On September 27, 2018, Bini the Bunny's first short-feature film was released to the world, titled Rabbit Home Alone which features Shai Lighter, and an array of actors as well as Bini. The movie is a parody of 1990 feature film Home Alone.

In 2019, Bini was featured in National Geographic's book - Weird But True! USA.

In June 2019, Bini the Bunny and his owner Shai Lighter were interviewed on Australia's The Morning Show on Channel 7.

In June 2020, Bini was featured in a new National Geographic's book - Pet Records. The book describes Bini's slam-dunks record.

In April 2021, Bini was featured in the Netflix reality show, Pet Stars (Season 1, episodes 3 and 5).

In June 2021, Bini was featured on The Tonight Show with Jimmy Fallon and showed Jimmy his basketball skill.

In July 2021, Bini the Bunny was featured in the book Little Bunny Dreamer.

In July 2021, Bini the Bunny auditioned and passed the first round in America's Got Talent, he performed in front of the celebrity judges- Simon Cowell, Sofía Vergara, Heidi Klum and Howie Mandel (season 16, episode 8).

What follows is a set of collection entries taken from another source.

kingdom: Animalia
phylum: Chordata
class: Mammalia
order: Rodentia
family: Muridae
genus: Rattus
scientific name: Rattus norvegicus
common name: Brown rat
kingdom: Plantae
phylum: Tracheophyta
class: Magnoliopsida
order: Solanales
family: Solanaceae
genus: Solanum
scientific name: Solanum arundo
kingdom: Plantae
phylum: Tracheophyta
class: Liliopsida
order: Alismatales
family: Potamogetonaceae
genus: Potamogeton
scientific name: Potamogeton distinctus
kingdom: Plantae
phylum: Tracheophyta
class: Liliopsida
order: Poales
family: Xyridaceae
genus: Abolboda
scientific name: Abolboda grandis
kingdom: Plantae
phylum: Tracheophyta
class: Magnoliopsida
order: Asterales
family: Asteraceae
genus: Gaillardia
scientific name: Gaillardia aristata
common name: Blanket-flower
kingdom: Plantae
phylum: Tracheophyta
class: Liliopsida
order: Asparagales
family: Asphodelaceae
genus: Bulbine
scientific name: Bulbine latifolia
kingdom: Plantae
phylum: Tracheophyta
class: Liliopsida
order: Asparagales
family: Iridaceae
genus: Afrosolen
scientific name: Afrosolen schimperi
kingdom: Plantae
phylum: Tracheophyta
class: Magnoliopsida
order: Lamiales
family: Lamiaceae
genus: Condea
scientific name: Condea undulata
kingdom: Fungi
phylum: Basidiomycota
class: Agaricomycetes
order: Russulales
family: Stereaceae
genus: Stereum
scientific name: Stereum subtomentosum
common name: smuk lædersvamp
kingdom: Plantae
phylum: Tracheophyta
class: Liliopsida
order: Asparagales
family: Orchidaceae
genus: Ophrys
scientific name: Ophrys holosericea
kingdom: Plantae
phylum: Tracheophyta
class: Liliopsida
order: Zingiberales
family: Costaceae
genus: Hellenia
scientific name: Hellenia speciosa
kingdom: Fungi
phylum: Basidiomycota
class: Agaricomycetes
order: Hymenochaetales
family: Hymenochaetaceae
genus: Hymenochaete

In November 2021, Bini the Bunny competed and was featured in World Pet Games on Fox - interspecies competitions.

In January 2022, Bini was featured in a documentary show about intelligent animals - The Secret Life Of Our Pets - Episode 2 on ITV channel .

In February 2022, Bini and Shai Asor Lighter were featured in the PEOPLE magazine and TV Show - (FEB 14, 2022 EDITION).

In June 2022, Bini and Shai were featured and interviewed in the Netflix documentary show, The Hidden Lives of Pets (a documentary about extraordinary pets).

In May 2023, Bini was featured in Little Bunny Dreamer augmented reality app based on his book.

== Awards ==

In October 2016, Bini the Bunny was recognized and awarded a record by Guinness World Records for most slam dunks by a rabbit in 60 seconds.

In 2017, the Facebook page for Bini the Bunny was recognized as "official" by Facebook. Bini has more than 200,000 Facebook fans.

In 2018, YouTube awarded Bini and Shai the Silver Creator Award for reaching and passing 100,000 subscribers.

In 2021, Bini became the first Rabbit to compete in America's Got Talent and pass the Judges Auditions level.

In 2021, Bini competed on World Pet Games on Fox - interspecies competitions - Bini's category was Dunk-Off, he won the bronze medal and broke his own record.